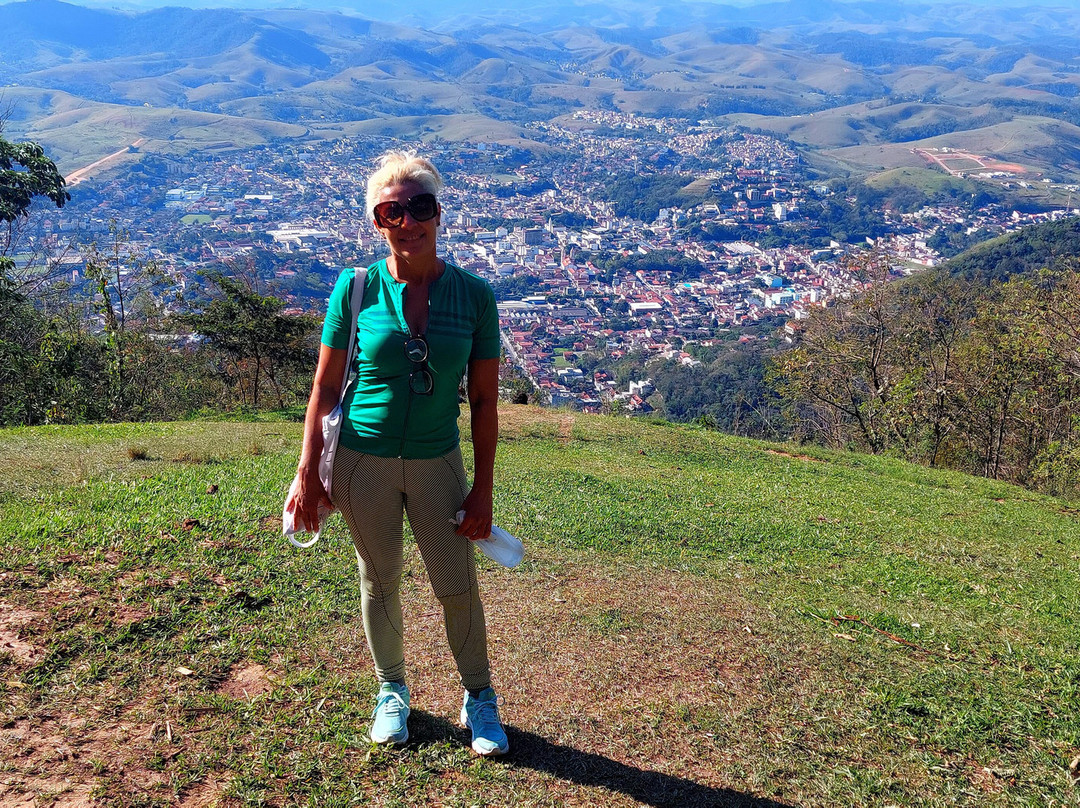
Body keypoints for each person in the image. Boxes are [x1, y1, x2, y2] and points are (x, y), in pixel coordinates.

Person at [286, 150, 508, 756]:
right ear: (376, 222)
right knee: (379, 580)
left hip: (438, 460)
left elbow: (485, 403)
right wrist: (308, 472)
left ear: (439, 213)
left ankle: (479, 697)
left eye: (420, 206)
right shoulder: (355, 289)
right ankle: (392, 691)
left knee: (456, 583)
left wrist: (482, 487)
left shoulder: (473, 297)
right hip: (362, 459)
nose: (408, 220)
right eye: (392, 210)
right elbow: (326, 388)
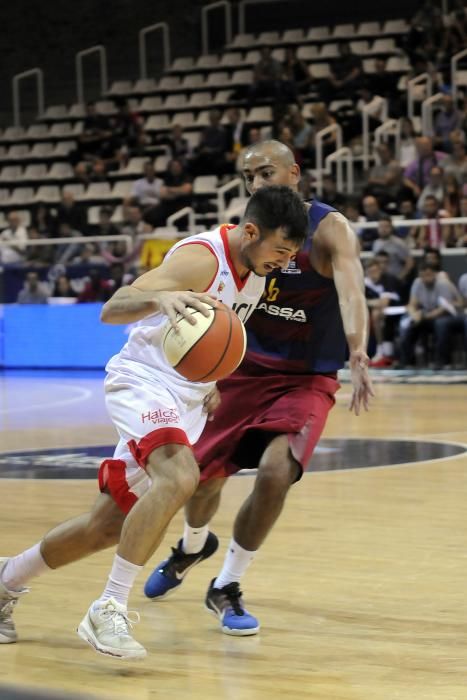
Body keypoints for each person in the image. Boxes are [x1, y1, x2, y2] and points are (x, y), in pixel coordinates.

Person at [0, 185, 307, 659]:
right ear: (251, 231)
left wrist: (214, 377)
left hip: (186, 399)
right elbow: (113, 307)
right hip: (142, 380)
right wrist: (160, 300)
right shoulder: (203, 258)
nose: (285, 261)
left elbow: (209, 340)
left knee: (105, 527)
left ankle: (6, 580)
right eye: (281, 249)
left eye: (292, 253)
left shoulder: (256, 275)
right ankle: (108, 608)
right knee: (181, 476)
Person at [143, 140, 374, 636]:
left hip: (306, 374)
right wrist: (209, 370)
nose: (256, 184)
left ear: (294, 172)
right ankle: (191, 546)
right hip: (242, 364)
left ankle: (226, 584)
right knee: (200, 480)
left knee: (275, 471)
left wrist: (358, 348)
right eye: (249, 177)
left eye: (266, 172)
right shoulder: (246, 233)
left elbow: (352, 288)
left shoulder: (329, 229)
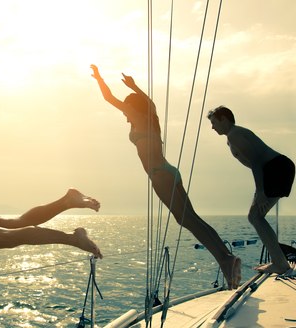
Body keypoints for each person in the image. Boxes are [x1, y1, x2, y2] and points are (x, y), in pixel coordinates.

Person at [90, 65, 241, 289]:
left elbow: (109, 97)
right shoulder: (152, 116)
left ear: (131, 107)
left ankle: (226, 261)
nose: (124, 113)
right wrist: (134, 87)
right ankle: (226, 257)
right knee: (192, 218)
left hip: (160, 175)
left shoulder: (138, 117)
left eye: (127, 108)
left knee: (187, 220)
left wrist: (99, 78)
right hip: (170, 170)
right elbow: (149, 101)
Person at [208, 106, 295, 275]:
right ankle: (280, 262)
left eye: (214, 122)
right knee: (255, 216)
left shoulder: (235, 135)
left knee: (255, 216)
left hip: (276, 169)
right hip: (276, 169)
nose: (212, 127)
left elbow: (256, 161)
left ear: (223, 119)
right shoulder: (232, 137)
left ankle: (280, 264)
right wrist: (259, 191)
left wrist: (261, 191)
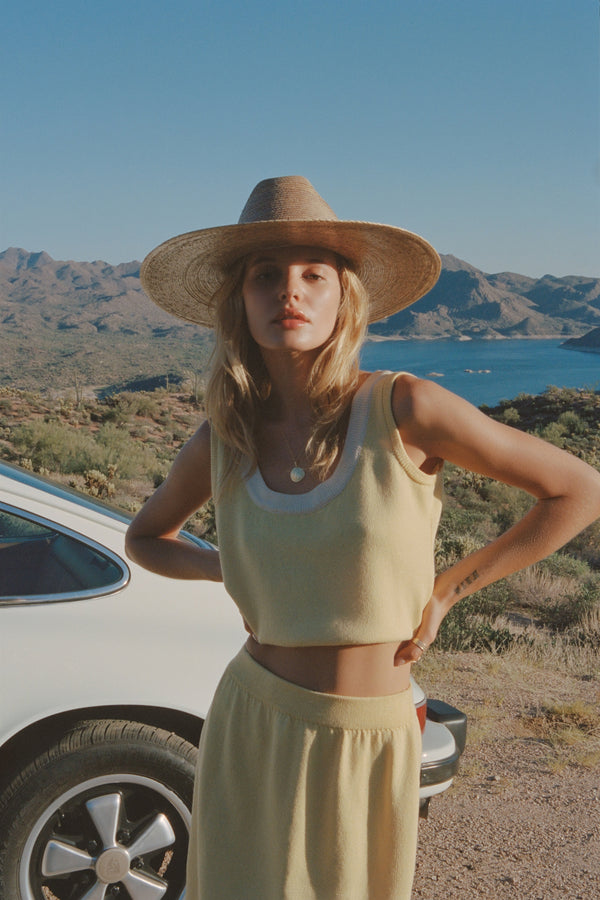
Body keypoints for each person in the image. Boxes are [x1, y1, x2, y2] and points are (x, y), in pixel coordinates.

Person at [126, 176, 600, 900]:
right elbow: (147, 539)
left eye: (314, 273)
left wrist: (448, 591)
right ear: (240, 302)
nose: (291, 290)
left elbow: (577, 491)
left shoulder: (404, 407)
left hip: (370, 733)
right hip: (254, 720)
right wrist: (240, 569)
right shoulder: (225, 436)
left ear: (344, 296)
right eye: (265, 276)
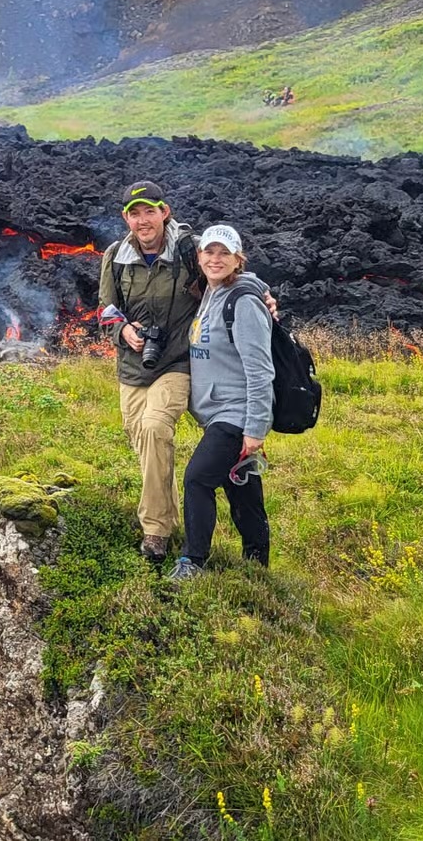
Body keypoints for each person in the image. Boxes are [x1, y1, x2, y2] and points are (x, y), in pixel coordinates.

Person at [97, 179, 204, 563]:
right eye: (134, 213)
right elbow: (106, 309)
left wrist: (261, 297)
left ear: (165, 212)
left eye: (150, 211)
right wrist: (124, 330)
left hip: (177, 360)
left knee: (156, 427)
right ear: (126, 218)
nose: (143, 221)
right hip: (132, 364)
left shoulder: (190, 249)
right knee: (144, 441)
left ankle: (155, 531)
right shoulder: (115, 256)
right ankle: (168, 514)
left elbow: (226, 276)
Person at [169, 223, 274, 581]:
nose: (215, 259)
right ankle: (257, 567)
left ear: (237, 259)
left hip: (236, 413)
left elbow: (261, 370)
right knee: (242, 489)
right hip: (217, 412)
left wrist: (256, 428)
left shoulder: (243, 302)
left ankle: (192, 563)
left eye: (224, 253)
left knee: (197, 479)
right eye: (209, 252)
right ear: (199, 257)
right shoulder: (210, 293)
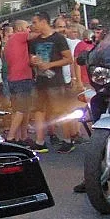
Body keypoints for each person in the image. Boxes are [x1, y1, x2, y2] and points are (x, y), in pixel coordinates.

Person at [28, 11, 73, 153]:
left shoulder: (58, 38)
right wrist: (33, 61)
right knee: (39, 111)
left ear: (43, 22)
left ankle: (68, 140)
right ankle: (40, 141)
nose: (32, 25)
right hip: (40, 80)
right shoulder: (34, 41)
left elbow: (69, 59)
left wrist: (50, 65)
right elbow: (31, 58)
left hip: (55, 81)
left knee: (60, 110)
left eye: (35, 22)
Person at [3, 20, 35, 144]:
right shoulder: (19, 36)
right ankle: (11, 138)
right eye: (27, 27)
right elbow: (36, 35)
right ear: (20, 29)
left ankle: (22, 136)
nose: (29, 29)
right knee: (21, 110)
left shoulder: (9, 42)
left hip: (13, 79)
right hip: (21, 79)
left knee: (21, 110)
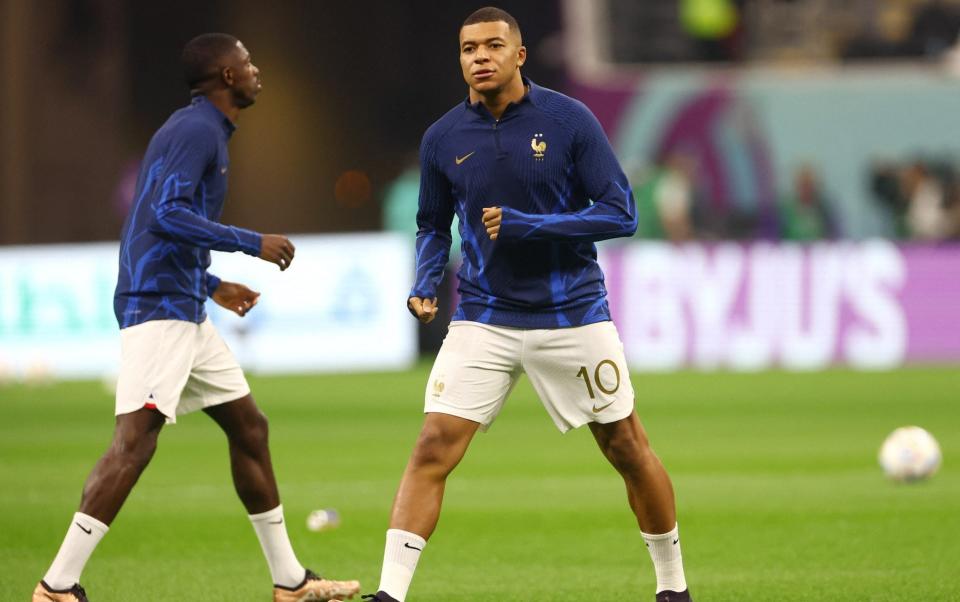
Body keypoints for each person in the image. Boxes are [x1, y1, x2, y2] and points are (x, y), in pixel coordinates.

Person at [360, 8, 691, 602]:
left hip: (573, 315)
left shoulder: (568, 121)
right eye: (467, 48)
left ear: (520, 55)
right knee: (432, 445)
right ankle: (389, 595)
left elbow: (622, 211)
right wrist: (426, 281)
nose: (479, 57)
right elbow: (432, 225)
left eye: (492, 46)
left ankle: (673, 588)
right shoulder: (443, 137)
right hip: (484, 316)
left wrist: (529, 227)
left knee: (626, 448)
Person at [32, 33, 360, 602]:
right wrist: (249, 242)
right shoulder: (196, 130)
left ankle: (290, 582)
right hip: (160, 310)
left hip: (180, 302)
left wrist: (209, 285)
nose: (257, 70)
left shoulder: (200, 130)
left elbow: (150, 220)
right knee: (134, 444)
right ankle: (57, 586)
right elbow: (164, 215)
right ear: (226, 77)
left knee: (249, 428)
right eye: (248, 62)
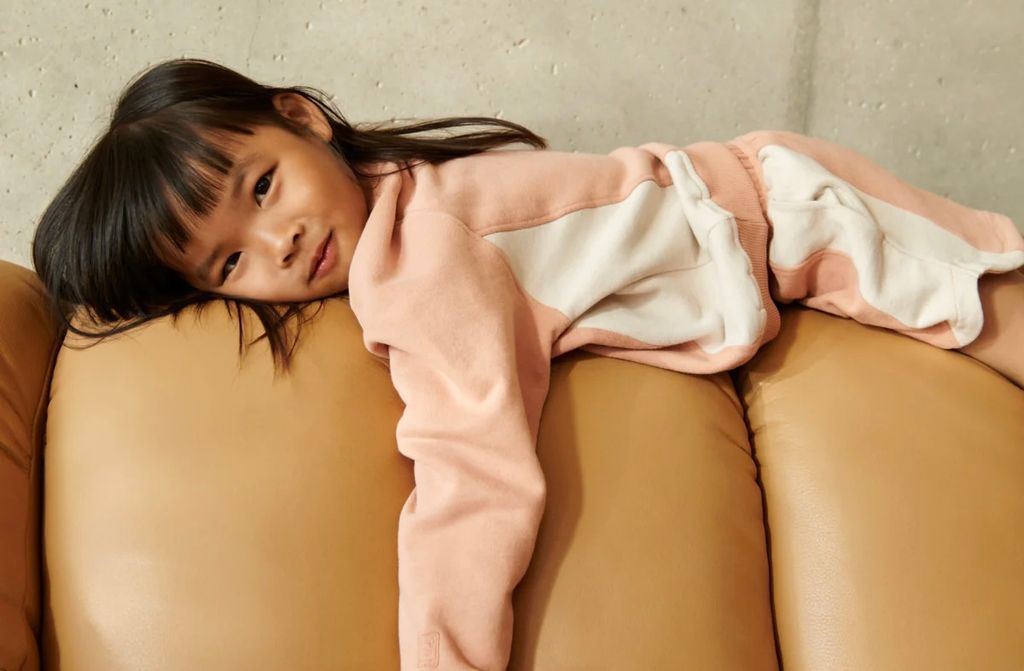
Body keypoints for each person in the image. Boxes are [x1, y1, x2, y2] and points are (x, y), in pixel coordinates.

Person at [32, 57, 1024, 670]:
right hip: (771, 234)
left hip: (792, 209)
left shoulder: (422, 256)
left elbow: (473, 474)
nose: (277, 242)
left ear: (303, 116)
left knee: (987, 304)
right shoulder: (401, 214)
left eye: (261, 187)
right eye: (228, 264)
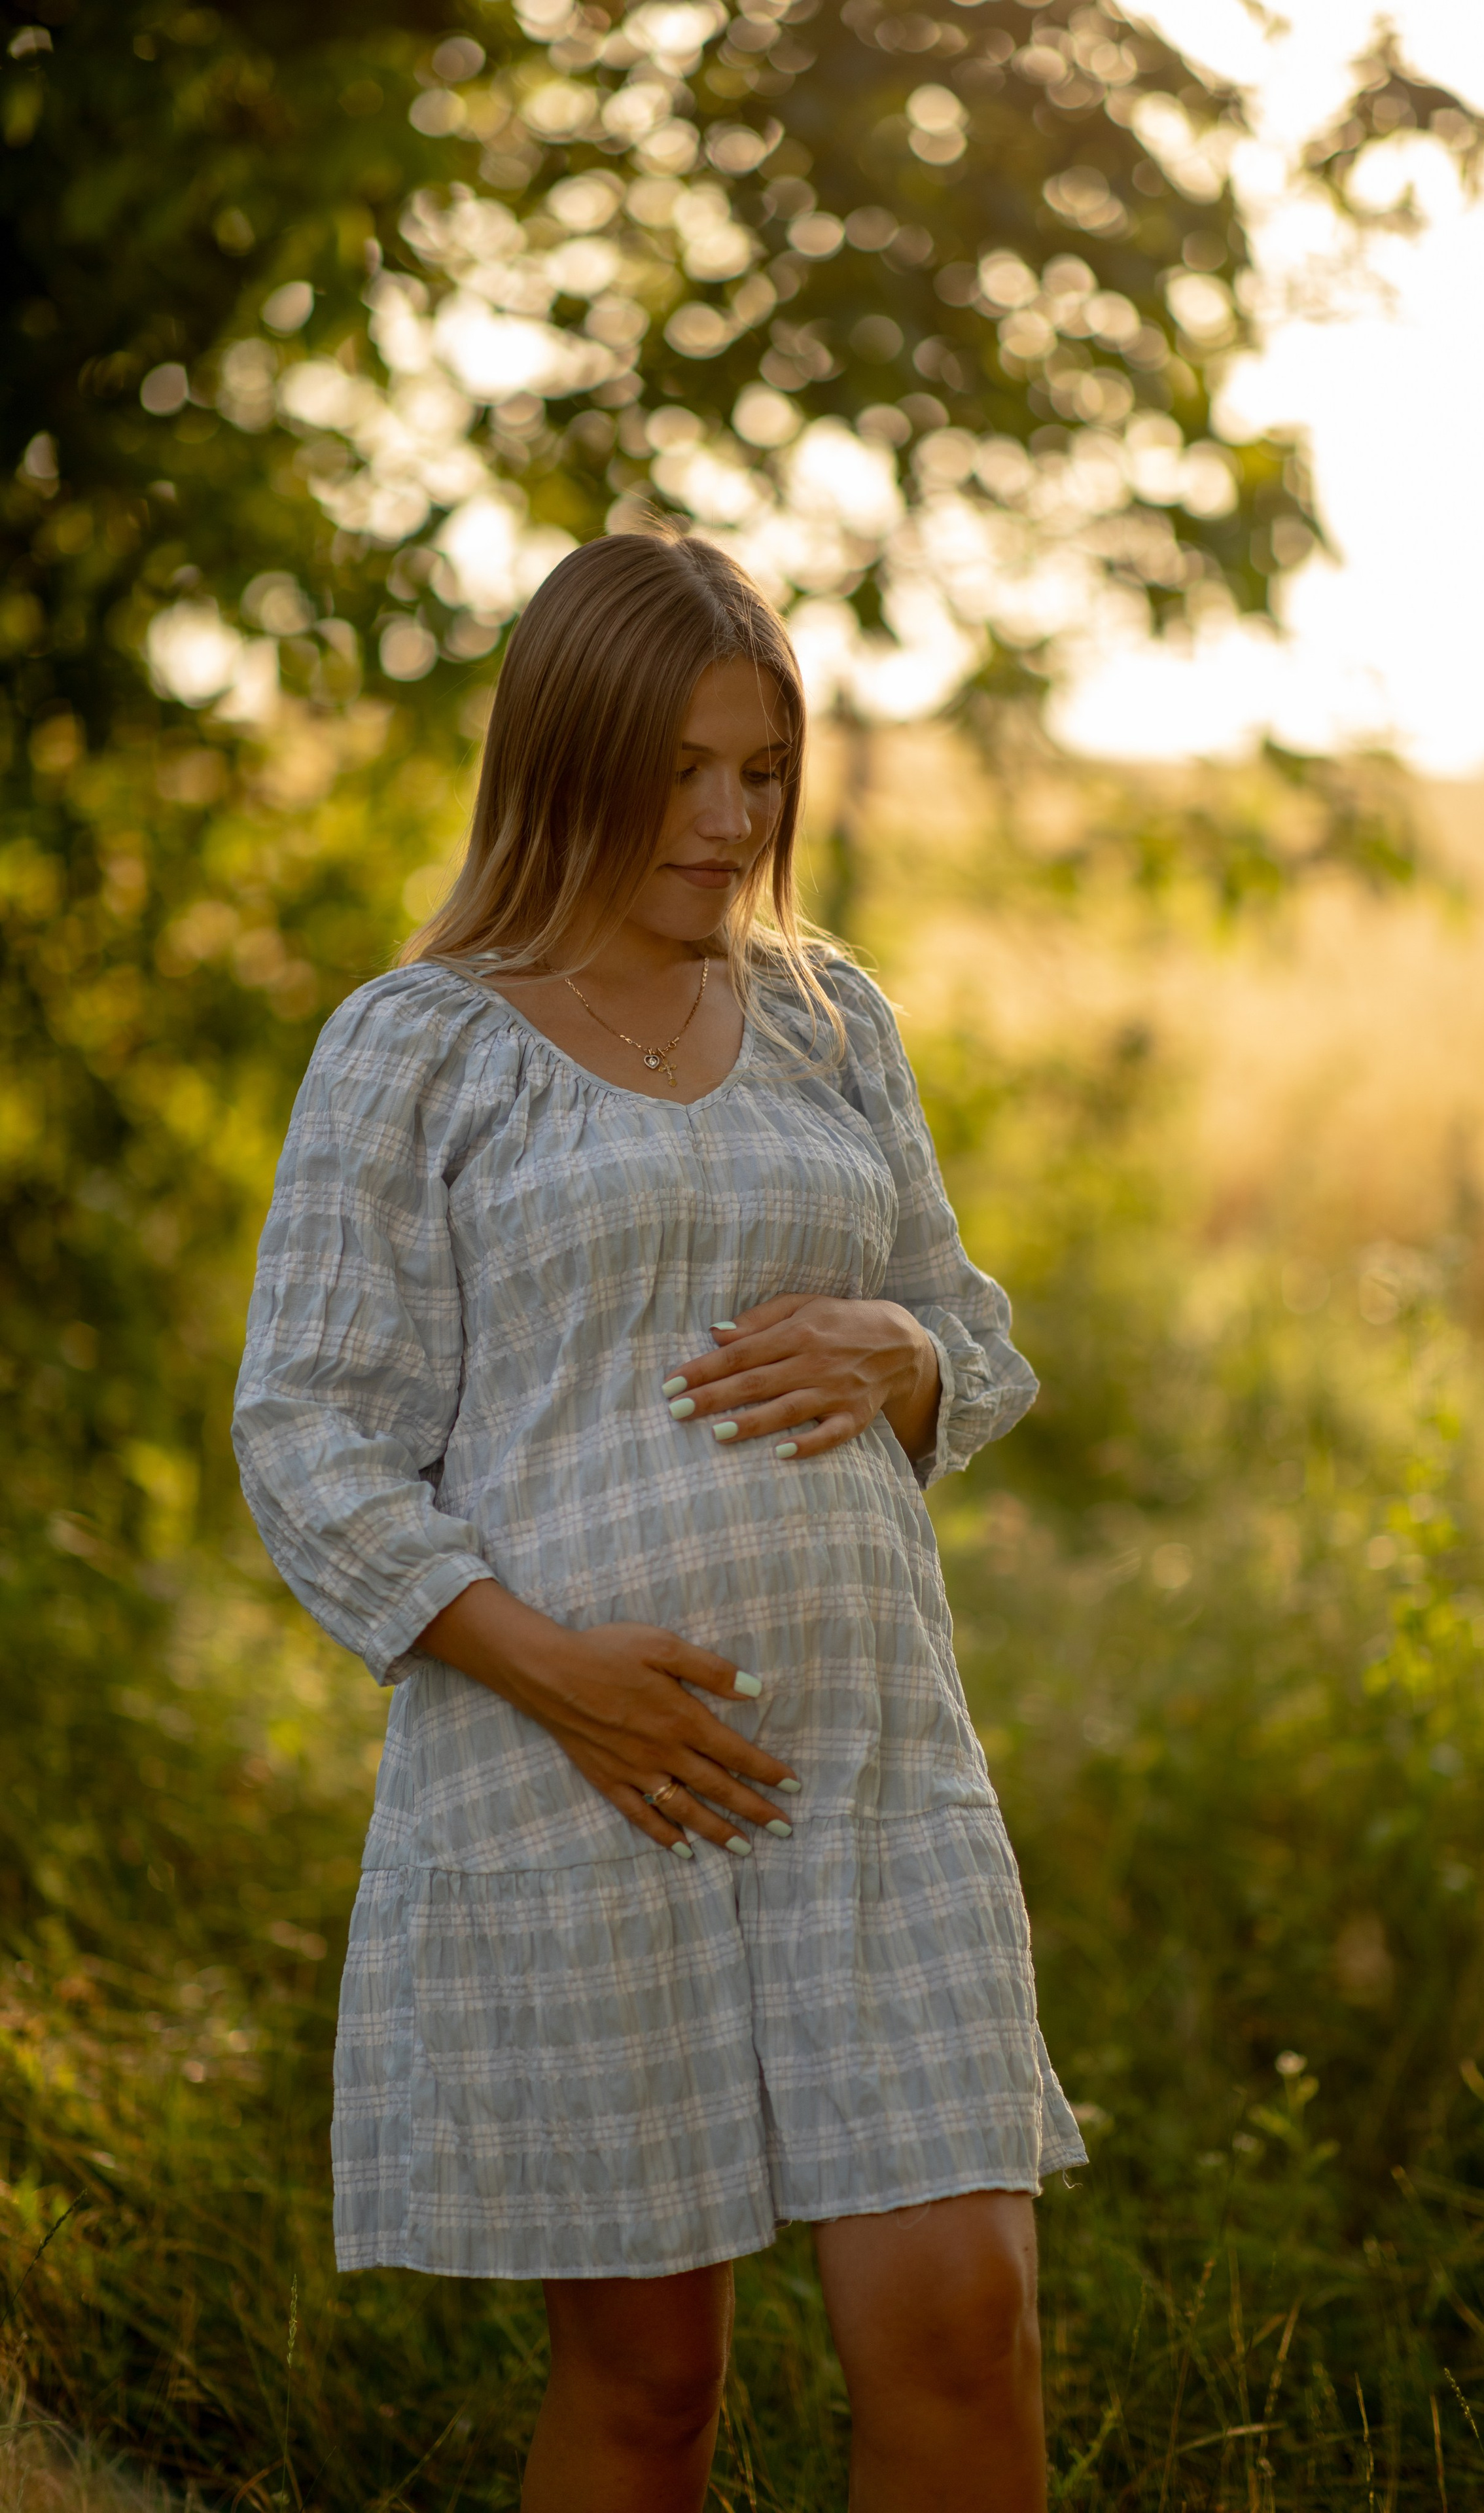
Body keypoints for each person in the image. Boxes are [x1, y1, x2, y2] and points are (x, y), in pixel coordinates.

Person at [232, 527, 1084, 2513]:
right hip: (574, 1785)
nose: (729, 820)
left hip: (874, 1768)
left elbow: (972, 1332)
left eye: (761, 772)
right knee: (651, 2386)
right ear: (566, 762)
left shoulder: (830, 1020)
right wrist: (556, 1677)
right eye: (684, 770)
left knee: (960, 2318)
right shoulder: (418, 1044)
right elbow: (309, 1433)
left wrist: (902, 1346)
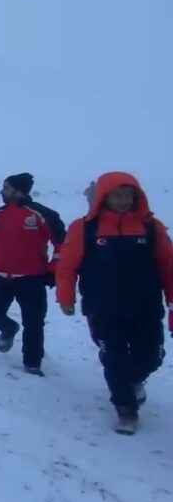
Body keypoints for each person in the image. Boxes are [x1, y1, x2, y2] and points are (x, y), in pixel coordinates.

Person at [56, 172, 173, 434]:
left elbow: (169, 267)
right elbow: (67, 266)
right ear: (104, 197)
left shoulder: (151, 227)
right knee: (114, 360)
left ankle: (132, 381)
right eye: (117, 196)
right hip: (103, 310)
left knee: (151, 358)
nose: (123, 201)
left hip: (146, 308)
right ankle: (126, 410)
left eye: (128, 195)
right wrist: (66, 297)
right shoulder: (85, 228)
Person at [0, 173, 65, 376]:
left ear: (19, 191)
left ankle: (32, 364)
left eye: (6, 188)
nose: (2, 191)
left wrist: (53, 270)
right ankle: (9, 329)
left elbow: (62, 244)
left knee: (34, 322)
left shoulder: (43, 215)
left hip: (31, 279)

:::

_ACTIVITY_:
Copy the records above exactly, from the first line through the line containing "right wrist: (308, 472)", and leave out the pictures.

_EXPECTED OUTPUT_:
Body keypoints for each person in the image. Boxes are [x1, y1, x2, y2] and points are (x, y), in pixel coordinates.

Person at [286, 150, 508, 756]:
right ear: (376, 222)
right knee: (379, 580)
left hip: (438, 460)
left elbow: (485, 403)
right wrist: (308, 472)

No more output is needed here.